While working on the trait refactoring of collections, we realized
that 'self species" plays two incompatible roles. One is as part of
the logic for the equality test: two collections can be equal only if
they are of the same species. The other role is as a way of making a
new "collecting collection" for the collect:, select: and reject:
methods. We reserved species for the first purpose, and introduced
"emptyCopyOfSameSize" for the second purpose. We also used a private
"add an element" method that works both for indexable collections
like arrays, and for extensible collections like set, as well as for
sortedCollections. We called this private method "unsafeAdd:
anElement possiblyAt: anIndex", and added a method "makesafe" that
was intended for use when creating something like a SortedCollection.
Collections that don't support indexing just ignore "anIndex";
collections that have no cleaning-up to do after a bunch of additions
can implement makesafe as a null method.
This refactoring in no way addresses Richard's other point, which is
that the type of the element as well as the type of the collection
determine the correct answer to emptyCopyOfSameSize. We had not
thought about this. Richard's collect:into: is an elegant solution
to this problem, but it needs to be combined with our "unsafeAdd:
anElement possiblyAt: anIndex" trick. Why is this? Because if the
client gets to choose the kind of collection, then code in
collect:into: can't know whether the elements should be inserted with
add: or at: put:
Of course, inject: into: can be used to parameterize over both the
initial collection and the message used to add the successive
elements. collect:into: has readability arguments in its favour, and
can be implemented more efficiently with withIndexDo: than with
inject:into:. However, there is potential for confusion between
aCollection inject: anInitialValue into: aBinaryBlock
and
aCollection collect: aUnaryBlock into: anInitialValue
Perhaps
aCollection inject: anInitialValue andCollect: aUnaryBlock
is more mnemonic?
So, here is my suggestion:
collect: aBlock
"Evaluate aBlock with each of the receiver's elements as the argument.
Collect the resulting values into a collection like the
receiver.
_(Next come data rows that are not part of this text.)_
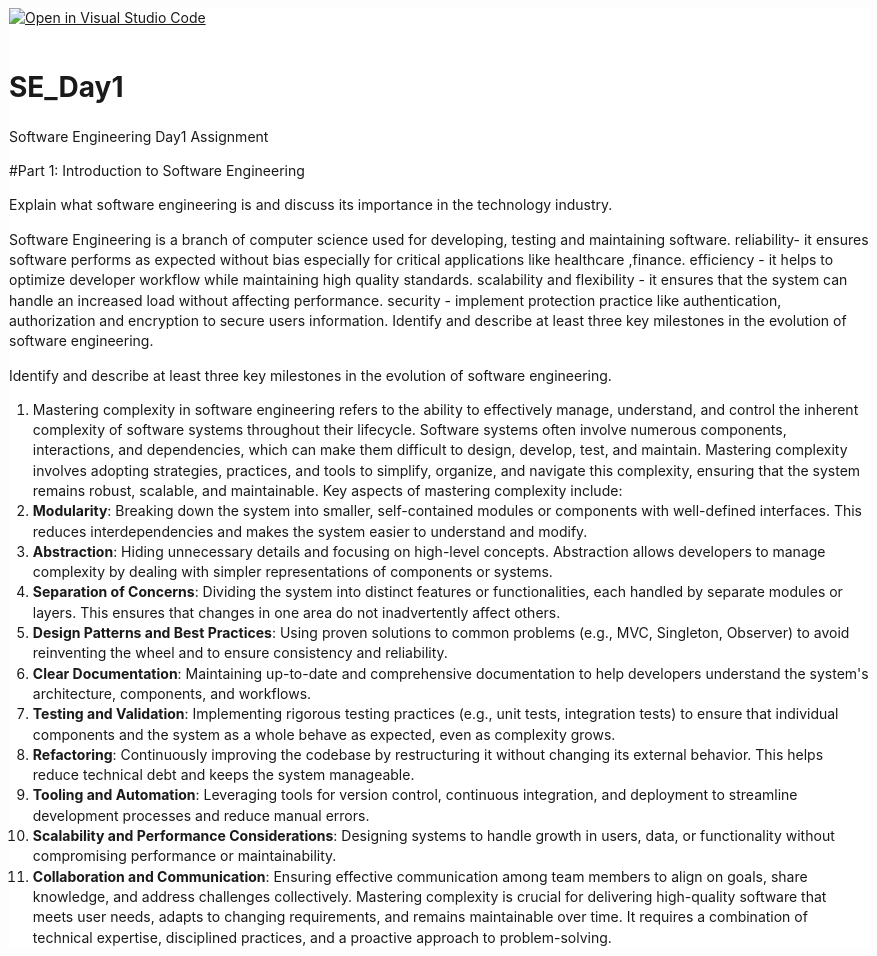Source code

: [![Open in Visual Studio Code](https://classroom.github.com/assets/open-in-vscode-2e0aaae1b6195c2367325f4f02e2d04e9abb55f0b24a779b69b11b9e10269abc.svg)](https://classroom.github.com/online_ide?assignment_repo_id=18471613&assignment_repo_type=AssignmentRepo)
# SE_Day1
Software Engineering Day1 Assignment

#Part 1: Introduction to Software Engineering

Explain what software engineering is and discuss its importance in the technology industry.

Software Engineering is a branch of computer science used for developing, testing and maintaining software.
reliability- it ensures software performs as expected without bias especially for critical applications like healthcare ,finance. 
efficiency - it helps to optimize developer workflow while maintaining high quality standards.
 scalability and flexibility - it ensures that the system can handle an increased load without affecting performance.
 security - implement protection practice like authentication, authorization and encryption to secure users information. Identify and describe at least three key milestones in the evolution of software engineering.


Identify and describe at least three key milestones in the evolution of software engineering.

1. Mastering complexity in software engineering refers to the ability to effectively manage, understand, and control the inherent complexity of software systems throughout their lifecycle. Software systems often involve numerous components, interactions, and dependencies, which can make them difficult to design, develop, test, and maintain. Mastering complexity involves adopting strategies, practices, and tools to simplify, organize, and navigate this complexity, ensuring that the system remains robust, scalable, and maintainable.
Key aspects of mastering complexity include:
1. **Modularity**: Breaking down the system into smaller, self-contained modules or components with well-defined interfaces. This reduces interdependencies and makes the system easier to understand and modify.
2. **Abstraction**: Hiding unnecessary details and focusing on high-level concepts. Abstraction allows developers to manage complexity by dealing with simpler representations of components or systems.
3. **Separation of Concerns**: Dividing the system into distinct features or functionalities, each handled by separate modules or layers. This ensures that changes in one area do not inadvertently affect others.
4. **Design Patterns and Best Practices**: Using proven solutions to common problems (e.g., MVC, Singleton, Observer) to avoid reinventing the wheel and to ensure consistency and reliability.
5. **Clear Documentation**: Maintaining up-to-date and comprehensive documentation to help developers understand the system's architecture, components, and workflows.
6. **Testing and Validation**: Implementing rigorous testing practices (e.g., unit tests, integration tests) to ensure that individual components and the system as a whole behave as expected, even as complexity grows.
7. **Refactoring**: Continuously improving the codebase by restructuring it without changing its external behavior. This helps reduce technical debt and keeps the system manageable.
8. **Tooling and Automation**: Leveraging tools for version control, continuous integration, and deployment to streamline development processes and reduce manual errors.
9. **Scalability and Performance Considerations**: Designing systems to handle growth in users, data, or functionality without compromising performance or maintainability.
10. **Collaboration and Communication**: Ensuring effective communication among team members to align on goals, share knowledge, and address challenges collectively.
Mastering complexity is crucial for delivering high-quality software that meets user needs, adapts to changing requirements, and remains maintainable over time. It requires a combination of technical expertise, disciplined practices, and a proactive approach to problem-solving.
Answer
the new collection."
| newCollection |
newCollection := self emptyCopyOfSameSize.
^ self inject: newCollection andCollect: aBlock
inject: newCollection andCollect: aBlock
self withIndexDo: [:each :index |
newCollection unsafeAdd: (aBlock value: each)
possiblyAt: index].
^ newCollection makeSafe.
This is perfectly generic, i.e., it will work for all collections, as
are these methods:
withIndexDo: elementAndIndexBlock
| index |
index := 1.
self do: [:each |
elementAndIndexBlock value: each value: index.
index := index + 1].
inject: thisValue into: binaryBlock
"Accumulate a running value associated with evaluating the argument,
binaryBlock, with the current value of the argument, thisValue, and the
receiver as block arguments. For instance, to sum the numeric elements
of a collection,
aCollection inject: 0 into: [:subTotal :next |
subTotal + next]."
| nextValue |
nextValue := thisValue.
self do: [:each | nextValue := binaryBlock value: nextValue
value: each].
^nextValue
I believe that perfectly impenetrable comment in inject:into: has
lot to answer for in the lack of use of this powerful method!